И храмы благовещенья полны,
Вестей о воскресенье.
Об этом птиц полет,
Потоки вешних вод,
Об этом трав цветенье.
В апреле в воскресение
К заутрене звонят колокола.
Однако поэтическая память Валентины Синкевич знает и другое — страх:
Перепутаны все границы,
Страницы с героями.
Пред аналоями
Страницы молятся на образа.
Страх, вползающий в детство,
В наследство голод, война и бегство.
Соседство предателя и святого.
Вот именно с этой частью жизни Валентины Синкевич мы сегодня и познакомимся. Специально для "Поверх барьеров" Валентина Алексеевна написала свои воспоминания. Их прочитает диктор.
Диктор: "Моих родителей называли "из бывших". Отец — сын священника, мать — дочь генерала, он был связан с киевским Кадетским корпусом.

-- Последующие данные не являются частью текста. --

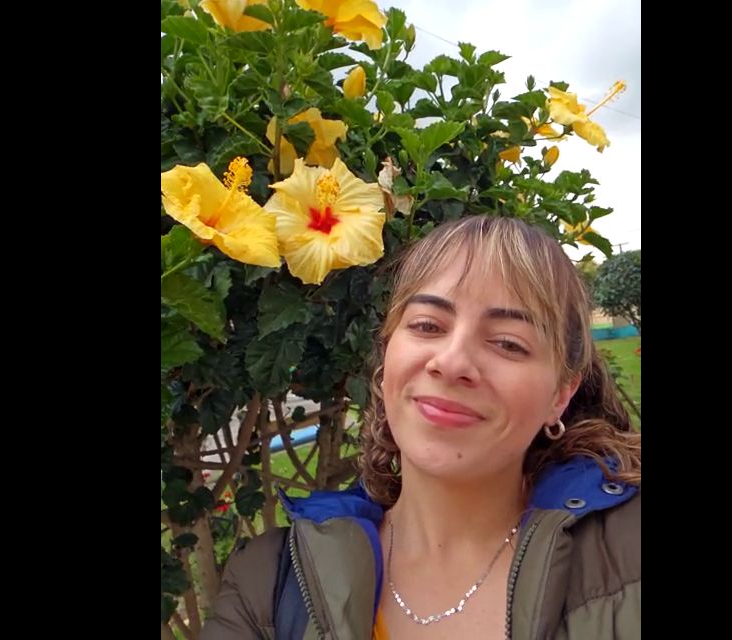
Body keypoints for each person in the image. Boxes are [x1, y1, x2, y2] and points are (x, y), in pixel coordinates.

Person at [201, 215, 641, 640]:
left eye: (508, 343)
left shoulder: (628, 550)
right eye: (427, 325)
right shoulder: (269, 586)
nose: (450, 362)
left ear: (561, 394)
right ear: (387, 353)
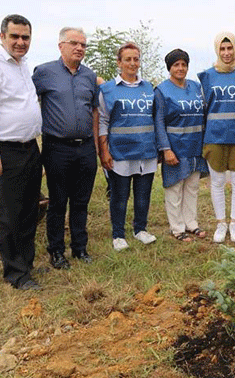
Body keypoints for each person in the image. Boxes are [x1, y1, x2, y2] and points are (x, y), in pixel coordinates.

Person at [0, 14, 42, 290]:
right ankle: (15, 273)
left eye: (25, 37)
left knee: (29, 208)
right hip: (3, 151)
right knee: (8, 213)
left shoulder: (22, 65)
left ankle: (26, 264)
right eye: (14, 36)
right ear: (2, 36)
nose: (20, 42)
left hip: (29, 147)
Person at [32, 27, 98, 269]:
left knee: (81, 201)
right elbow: (28, 103)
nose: (79, 48)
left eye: (83, 44)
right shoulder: (44, 73)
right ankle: (56, 252)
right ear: (61, 46)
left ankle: (80, 248)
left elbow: (93, 111)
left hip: (86, 148)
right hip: (57, 147)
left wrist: (97, 149)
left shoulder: (89, 76)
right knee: (58, 202)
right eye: (74, 43)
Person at [97, 42, 157, 251]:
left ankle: (140, 229)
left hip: (146, 152)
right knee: (120, 197)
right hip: (120, 152)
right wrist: (103, 150)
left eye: (136, 59)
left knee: (143, 196)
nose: (133, 63)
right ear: (119, 62)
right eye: (128, 59)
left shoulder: (149, 88)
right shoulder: (108, 89)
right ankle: (118, 234)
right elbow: (103, 120)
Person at [197, 32, 235, 243]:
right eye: (222, 49)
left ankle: (234, 223)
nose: (227, 53)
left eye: (230, 48)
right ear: (217, 50)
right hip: (214, 136)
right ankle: (221, 223)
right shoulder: (206, 76)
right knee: (218, 182)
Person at [155, 49, 209, 242]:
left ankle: (191, 223)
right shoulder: (162, 90)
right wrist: (166, 149)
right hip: (175, 147)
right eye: (176, 65)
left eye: (183, 64)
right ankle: (177, 228)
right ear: (169, 67)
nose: (180, 68)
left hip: (195, 145)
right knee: (175, 188)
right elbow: (159, 121)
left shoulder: (195, 87)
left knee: (192, 186)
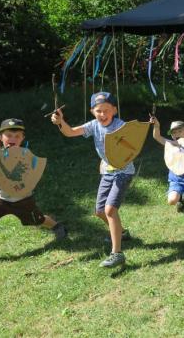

Я не знаю, как и когда умерли оба деда, но знала и тогда, что худшего социального происхождения по тем временам трудно себе представить. Родители жили под страхом ареста, так как кроме происхождения много родственников попало в эмиграцию. До революции семья матери была богата, в революцию все потеряла, а мать потеряла и связь со своей семьей. Даже ее сын от первого брака, уехавший куда-то учиться, пропал без вести. После революции родители скрылись в глухой украинской деревне Евминка, отец и мать преподавали там в деревенской школе. Затем они переехали в городок Остер, где прошло мое детство. В Остре отец преподавал математику в двух десятилетках. Он, юрист по образованию, считал, что в те времена профессия юриста преступна.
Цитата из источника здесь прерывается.